Theoretically, the esterification of 1 mole of FFAs required 1 mole alcohol for yield of fatty acid methyl esters. According to LeChatelier's Principle, excess of alcohol used shifts the equilibrium of reversible reaction towards the direction of esters formation. In this work, increase in the methanol/FFAs molar ratio from 1:1 to 10:1 exhibited a significant effect on the fatty acid methyl esters formation. However, slightly significant effect on esters formation was observed when the initial molar ratio was further increased from 10:1 to 20:1. Excess methanol used in biodiesel production can be recycled to improve operation economics.

Claims

1. An acid-catalyzed mixture comprising (a) free fatty acids; (b) alcohol; and (c) acid exchange resin.

2. The mixture of claim 1 wherein the resin is acid cation-exchange resin.

3. The mixture of claim 1 wherein the (a) is prepared by hydrolysis of oils or fats.

4. The mixture of claim 1 wherein the (a) is natural occurring in the raw material obtained.

5. The mixture of claim 1 wherein the (b) is methanol.

6. The mixture of claim 1 wherein the (b) is ethanol.

7. The mixture of claim 3 wherein the hydrolysis is carried out by lipase.
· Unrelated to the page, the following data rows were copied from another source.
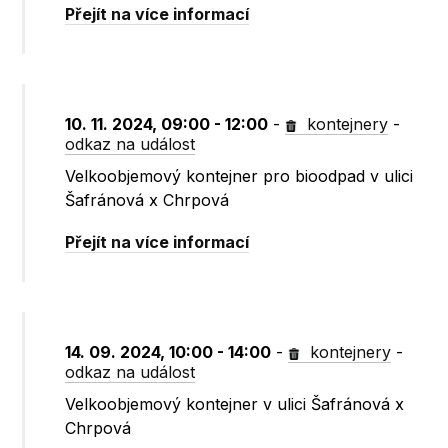
Přejít na více informací
10. 11. 2024, 09:00 - 12:00
-
kontejnery
-
odkaz na událost
Velkoobjemový kontejner pro bioodpad v ulici
Šafránová x Chrpová
Přejít na více informací
14. 09. 2024, 10:00 - 14:00
-
kontejnery
-
odkaz na událost
Velkoobjemový kontejner v ulici Šafránová x
Chrpová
8. A method for producing a biodiesel comprising:

a) providing the mixture of claim 1; and

b) reacting the alcohol with free fatty acids in the presence of the acid exchange resin to obtain a mixture of fatty acid alkyl esters and triglycerol.

9. The method of claim 8 further comprising analyzing the free fatty acids conversion during esterification reaction by using acid-base titration.

10. The method of claim 8 wherein the resin is acid cation-exchange resin.

11. The method of claim 8 wherein the alcohol is methanol.

12. The method of claim 8 wherein the alcohol is ethanol.